There was a lot of activity among for-profit hospitals and health systems in the quarter. Of the 14 transactions recorded, nine were acquisitions of for-profit sellers, with six transactions involving major for-profit systems.
"I do think there's an increasing amount of interest among for-profits to reevaluate their portfolios," said Singh. "There have been instances of investments where the facilities they have aren't going to produce the returns they wanted.

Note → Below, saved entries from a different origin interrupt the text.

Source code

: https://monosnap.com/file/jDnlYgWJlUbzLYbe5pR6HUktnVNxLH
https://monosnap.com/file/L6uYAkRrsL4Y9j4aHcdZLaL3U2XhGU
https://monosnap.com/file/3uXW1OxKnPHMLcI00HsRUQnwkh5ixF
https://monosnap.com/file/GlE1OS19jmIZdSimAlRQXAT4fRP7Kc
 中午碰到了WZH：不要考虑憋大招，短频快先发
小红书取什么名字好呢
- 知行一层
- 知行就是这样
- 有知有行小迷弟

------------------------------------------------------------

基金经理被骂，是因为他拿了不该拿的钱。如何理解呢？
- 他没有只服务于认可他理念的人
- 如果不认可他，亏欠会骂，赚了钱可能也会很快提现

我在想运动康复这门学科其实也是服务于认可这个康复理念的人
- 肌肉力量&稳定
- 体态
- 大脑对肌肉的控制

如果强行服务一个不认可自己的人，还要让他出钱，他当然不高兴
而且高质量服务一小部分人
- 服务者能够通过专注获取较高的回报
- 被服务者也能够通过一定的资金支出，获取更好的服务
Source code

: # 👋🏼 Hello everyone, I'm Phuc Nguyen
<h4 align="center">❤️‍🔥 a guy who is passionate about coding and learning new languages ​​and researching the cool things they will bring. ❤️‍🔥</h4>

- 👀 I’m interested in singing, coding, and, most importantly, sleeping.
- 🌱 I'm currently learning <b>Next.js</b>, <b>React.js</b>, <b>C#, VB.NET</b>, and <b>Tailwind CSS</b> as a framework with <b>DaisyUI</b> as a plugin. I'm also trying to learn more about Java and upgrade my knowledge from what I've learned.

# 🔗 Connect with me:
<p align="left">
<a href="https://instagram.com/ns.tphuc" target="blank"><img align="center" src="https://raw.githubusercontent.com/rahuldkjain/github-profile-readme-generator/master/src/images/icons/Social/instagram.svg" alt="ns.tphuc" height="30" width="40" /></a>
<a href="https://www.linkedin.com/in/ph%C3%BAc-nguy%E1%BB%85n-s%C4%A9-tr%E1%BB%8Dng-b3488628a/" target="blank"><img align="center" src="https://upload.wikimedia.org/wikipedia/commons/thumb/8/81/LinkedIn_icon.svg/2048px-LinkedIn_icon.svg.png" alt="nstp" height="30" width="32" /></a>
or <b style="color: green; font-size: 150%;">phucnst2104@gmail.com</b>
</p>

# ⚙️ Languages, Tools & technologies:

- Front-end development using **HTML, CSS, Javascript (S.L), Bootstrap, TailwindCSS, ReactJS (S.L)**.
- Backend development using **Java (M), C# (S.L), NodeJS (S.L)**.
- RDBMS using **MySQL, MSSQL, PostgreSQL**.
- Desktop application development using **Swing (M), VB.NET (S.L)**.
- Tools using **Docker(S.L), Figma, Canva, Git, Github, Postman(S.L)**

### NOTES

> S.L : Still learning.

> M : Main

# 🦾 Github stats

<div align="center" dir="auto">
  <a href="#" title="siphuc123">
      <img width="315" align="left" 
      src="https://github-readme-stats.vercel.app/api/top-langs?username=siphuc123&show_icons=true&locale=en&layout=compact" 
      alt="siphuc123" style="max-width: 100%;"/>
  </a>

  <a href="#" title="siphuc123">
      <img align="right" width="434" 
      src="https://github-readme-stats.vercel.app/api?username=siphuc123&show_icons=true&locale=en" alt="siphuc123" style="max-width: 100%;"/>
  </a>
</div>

They're also speaking about moving into new markets and new geographies."
Kaufman Hall anticipates further transactions focused on portfolio restructuring by both for-profit and nonprofit systems as they look to shore up their financial viability during the COVID-19 pandemic.
"Recent quarters have indicated that industry transformation is continuing and it's real," said Singh. "If you look at the composition in the types of transactions, you're still seeing large health systems have a very clear strategy -- even down to community hospitals, who are saying, 'We have a need.' … I think you can continue to see more of this M&A activity."
THE LARGER TREND
Kaufman Hall's June flash report, which looked at figures from May, found signs of improvement in hospital margins, volumes and revenue performance. That's mainly attributable to two factors: the emergency CARES Act funding that was given out by the federal government, and the resumption of elective surgeries and nonurgent procedures, which were halted when hospitals shifted their focus to treating coronavirus patients.
Despite the encouraging signs, margins are still below 2019 levels, and still below budget.
Trinity Health is expecting $2 billion in losses and further layoffs due to COVID-19.